Milton M. Sholley, Ph.D.

Milton M. Sholley


Office Phone: 804-828-9554


  • B.S., Natural Sciences, Muhlenberg College (1969)
  • Ph.D., Anatomy, Temple University School of Medicine (1974)
  • Postdoctoral training in experimental pathology at Harvard University


In my laboratory we study the pathophysiology of the endothelial cells that line blood vessels. We use the human umbilical vein endothelial cell (HUVEC) culture system to model endothelial injuries that simulate those that occur during inflammation associated with ischemia/reperfusion injury and sepsis in vivo. Our investigations during the past few years have involved cellular and molecular mechanisms that alter the endothelium during cytokine-induced activation and oxidative injury. Our studies of oxidative injury have addressed the role of 72 kDa heat shock proteins in protecting endothelial cells from oxidative stress during exposure to hydrogen peroxide and the contributions of necrotic and apoptotic mechanisms of cell death . We also have studied modified expression of endothelial cellular adhesion molecules (CAMS) after activation with inflammatory cytokines. Recently, we have begun studies of the possible role of homeobox (HOX) gene products as upstream mediators of CAM expression in cytokine-activated HUVEC.

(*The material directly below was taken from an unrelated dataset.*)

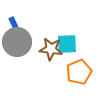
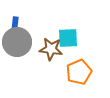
blue rectangle: moved 1 px right; rotated 32 degrees clockwise
cyan square: moved 1 px right, 6 px up
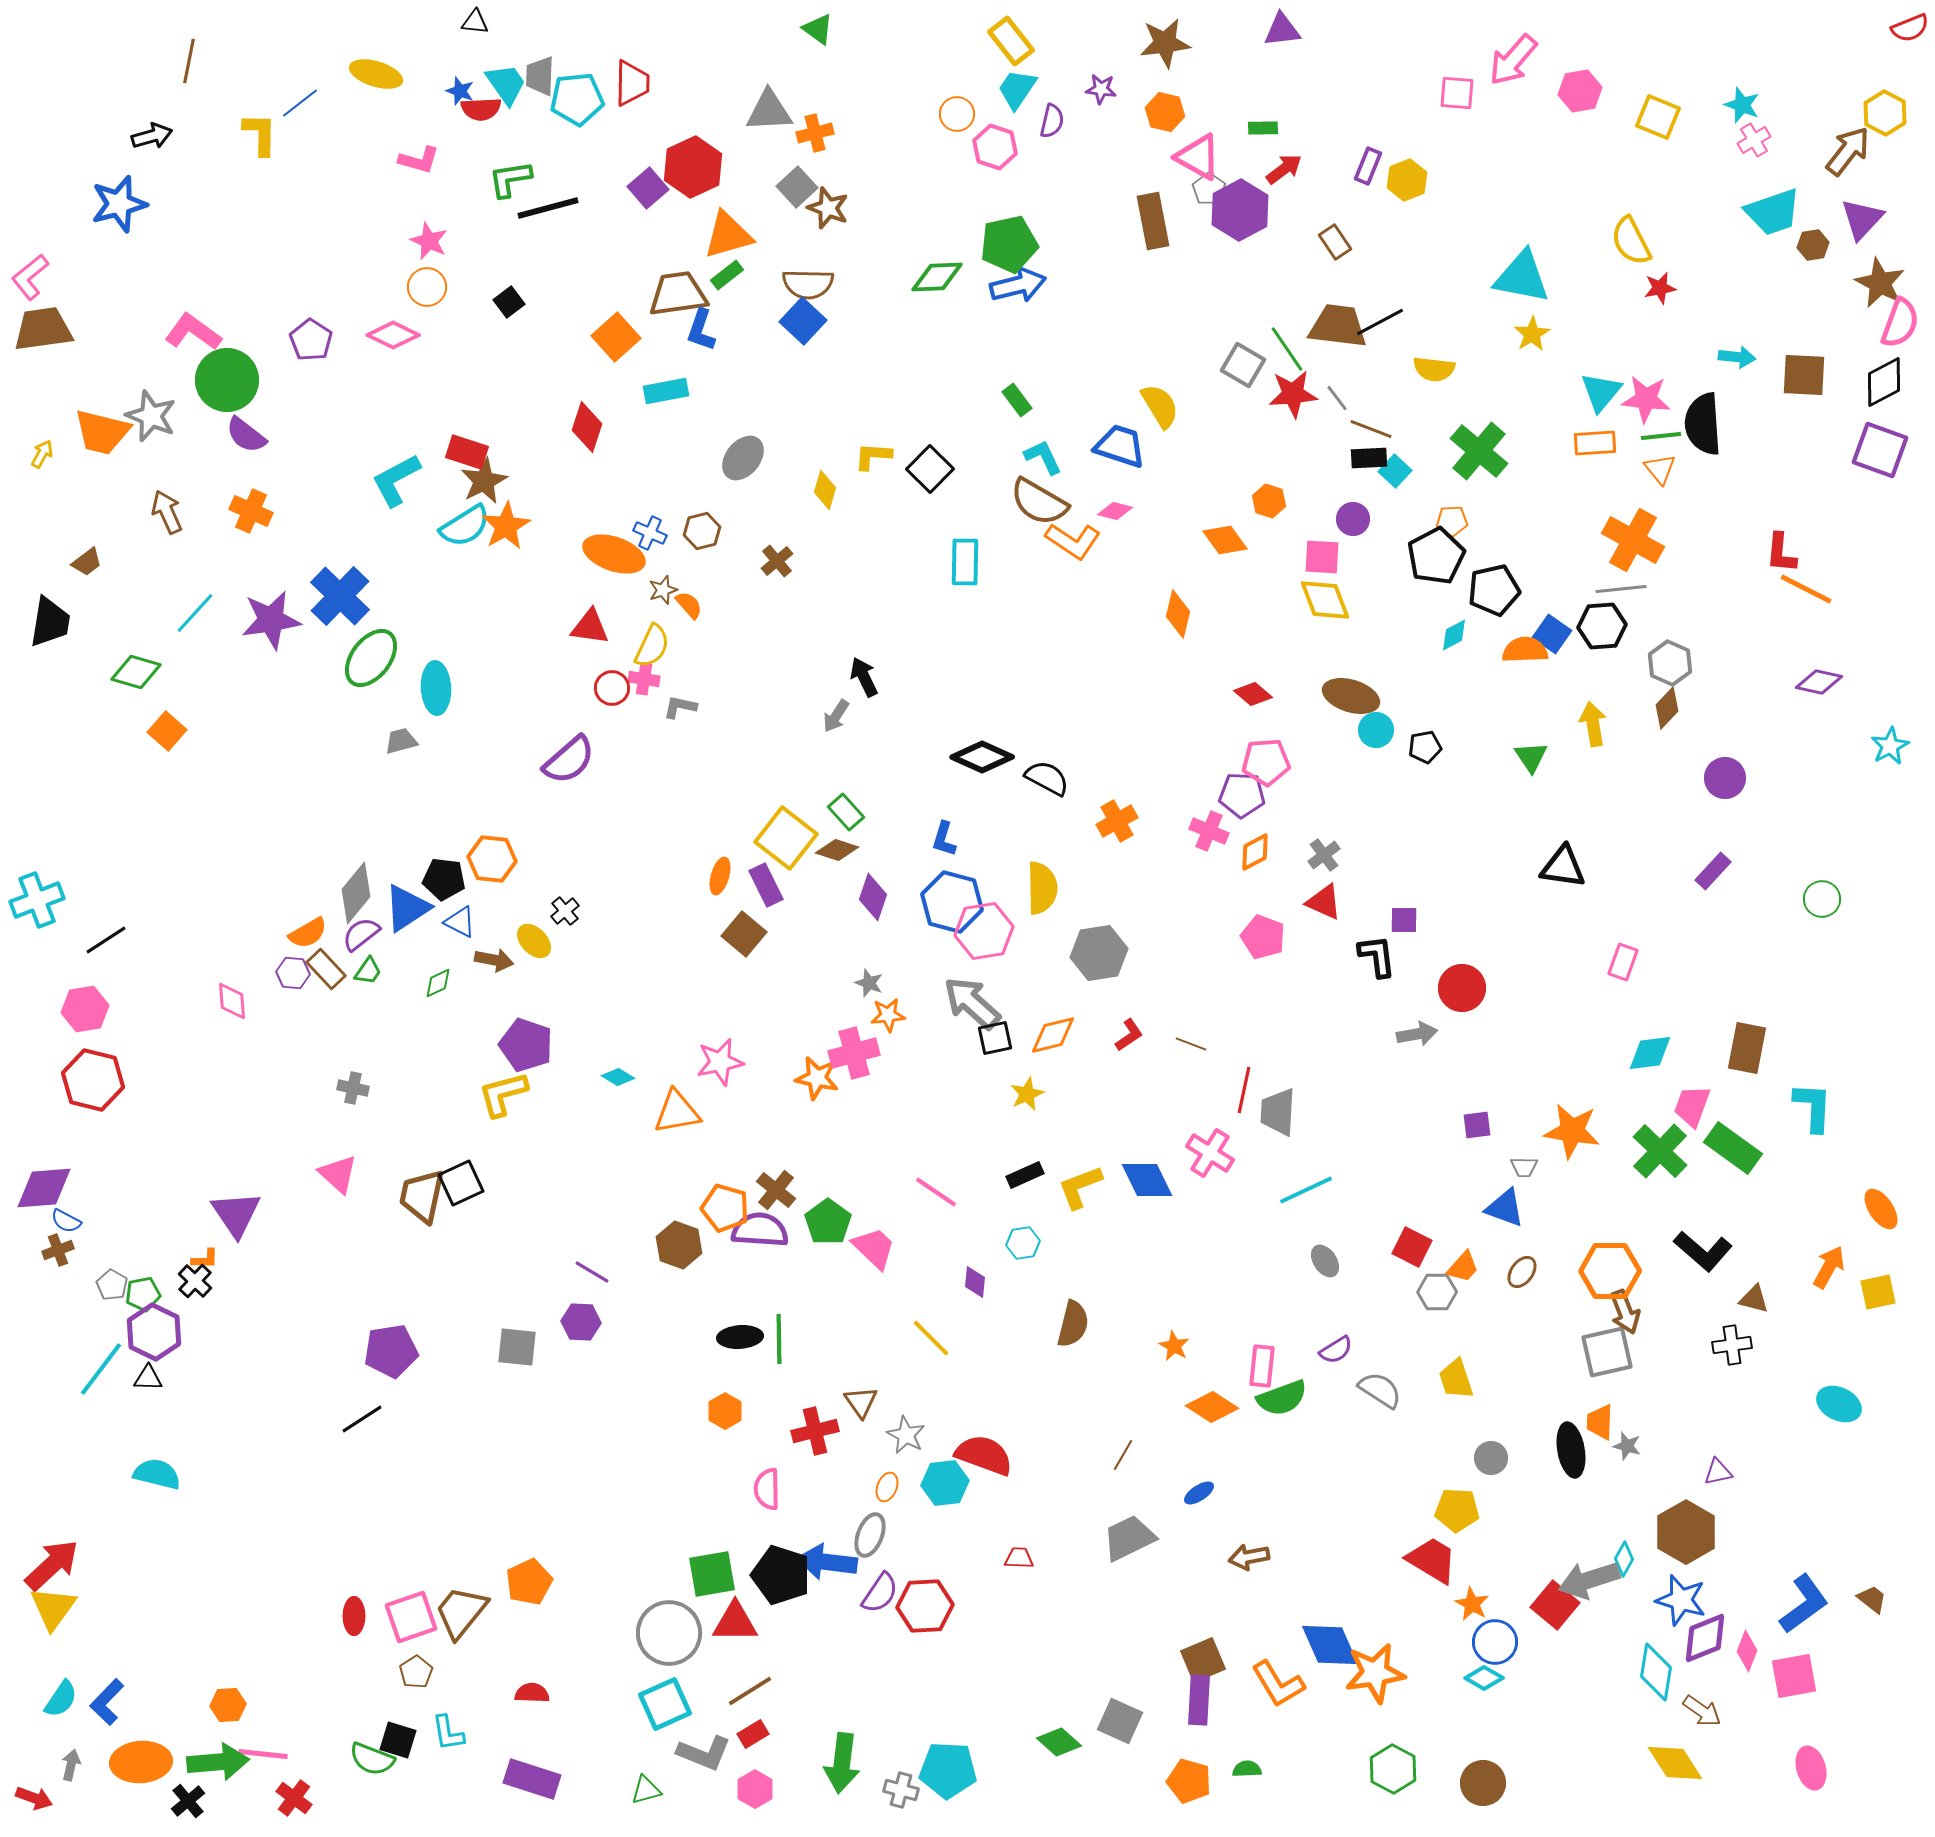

I am also active in the development of computer-assisted instruction programs used for the training of medical and graduate students in Human Gross Anatomy.


  • Sholley, M.M., G.P. Ferguson, H.R. Seibel, J.L. Montour, and J.D. Wilson. Mechanisms of neovascularization: Vascular sprouting can occur without proliferation of endothelial cells. Lab. Invest. 51:624-634, 1984.
  • Sholley, M.M. VIEWPOINT Small Group Preclinical Instruction: Methods within the Traditional Gross Anatomy Laboratory. Clinical Anatomy 7: 370-372, 1994.
  • Gill, R.R. C.J. Gbur, Jr., B.J. Fisher, M.L. Hess, A.A. Fowler, III, R.C. Kukreja, and M.M. Sholley. Heat Shock Provides Delayed Protection against Oxidative Injury in Cultured Human Umbilical Vein Endothelial Cells. J. Mol. Cell. Card. 30:2739-2749, 1998.